Well that's only the high-res. I think it should be easy enough to clean up the normal map after it's baked. Probably easier than tweaking the polys, just throw the Smooth brush at it real quick.
Generally its a good habit to fix errors in the HP rather than in the normals. It can get very problematic doing these sort of tweaks in the normal map, because its not just simple data 2d like a hieght/bumpmap, but you have compensation for the smooth/normals of the lowpoly mesh etc.
Also if you think about it in a production environment, what if you need to change some of the lowpoly geometry, or change the uvs, now you need to rebake. Now you're redoing the painting tweaks etc. Once you understand this stuff fully you really shouldn't ever need to paint out anything in your NM.
Its good practice to have all of these issues nailed down before you even start your lowpoly, and the more you deal with them you'll realize they are generally very simple and quick to fix in the mesh.
Yeah I had mentioned that I would look at the pinching in one of my earlier posts but I guess a mod forgot to approve it or something.
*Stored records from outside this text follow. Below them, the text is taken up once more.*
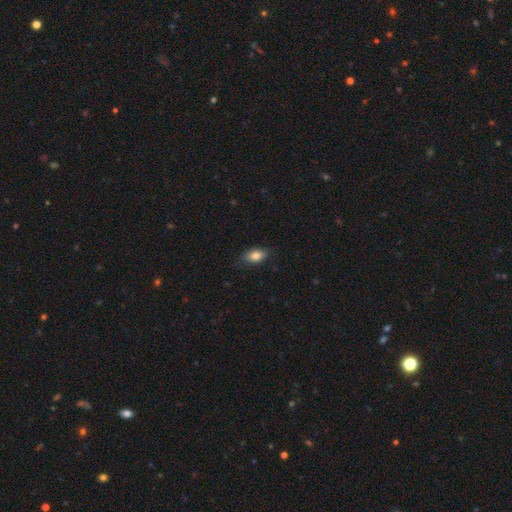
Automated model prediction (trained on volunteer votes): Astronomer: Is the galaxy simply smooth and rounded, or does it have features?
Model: smooth — 83%.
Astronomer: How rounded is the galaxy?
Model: in between — 88%.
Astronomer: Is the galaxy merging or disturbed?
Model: none — 80%.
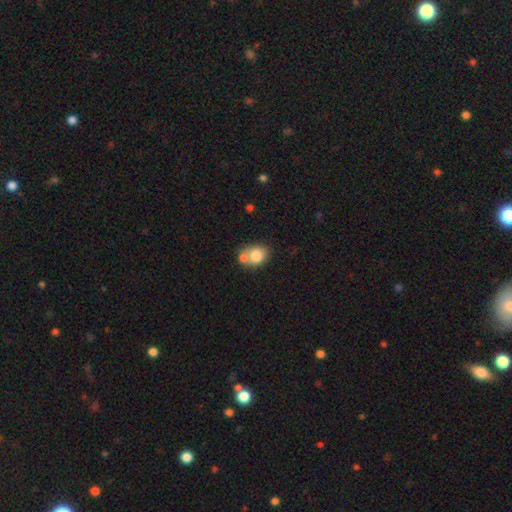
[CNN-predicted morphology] Smooth or featured?
  - smooth: 78% *
  - featured or disk: 13%
  - star or artifact: 9%
How rounded?
  - round: 52% *
  - in between: 47%
  - cigar-shaped: 1%
Merging?
  - none: 43% *
  - merger: 40%
  - minor disturbance: 12%
  - major disturbance: 4%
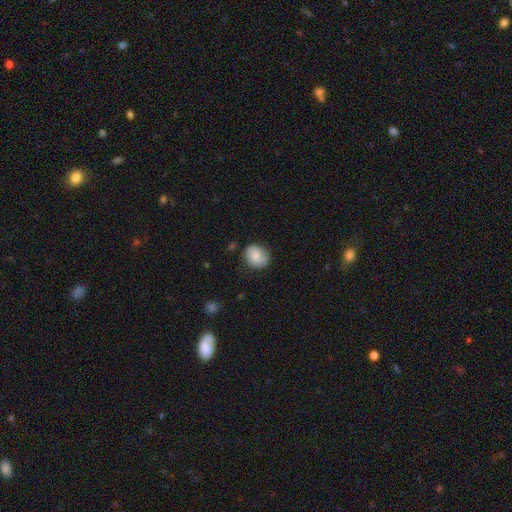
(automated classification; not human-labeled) smooth_or_featured: smooth (p=0.74) [alt: featured or disk p=0.18]
how_rounded: round (p=0.66) [alt: in between p=0.33]
merging: none (p=0.78) [alt: minor disturbance p=0.17]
It was a response to Beartraps way back in the beginning of the theread. Of course it's good to have it right in the first place, you are right.
I'm really looking forward to this finished. I'd love to do a star wars vehicle, they're really cool.
The only thing that bothers me is that little circular thing on the back right of the ship, if you're facing it head on. That little highpoly circular bit looks too messy compared to the rest of the ship. It's very obvious on the 4th picture at the top. It just seems like the only messy looking part to an almost perfect highpoly.
Thanks, I'm working on the canopy now. And a friend at a studio suggested I double the poly count on the engines, so I did that. I will go and see if I can clean up the high-res model some more, I'm just the retopology zone right now.
The interior detail on this model will look amazing! It will really make this thing stand out to have exterior and interior detail. Where are you finding your reference?
The model was originally done for a modeling contest on SpinQuad.com, they provided some reference, but then I used my friend Google Image Search and found lots of reference from model kits and toys as well as shots from the movies.
I like the detail for the paneling on the ship. Though, I don't know if it's me, but the size of the cockpit chair to the size of Artoo and his slot seem opposite, it looks like artoo would be gigantic compared to the size of the person sitting in the cockpit
Well if it helps, here's a shot from the movie showing both Obi-Wan and R4D2 (at least part of him)
It's funny that you mention scale. When doing this model I found a flaw in the design. R2 (or R4) will not actually fit in that socket. His feet and lower body would hang through the bottom of the wing. Even if he was half as tall (which I had to make mine) he barely fits.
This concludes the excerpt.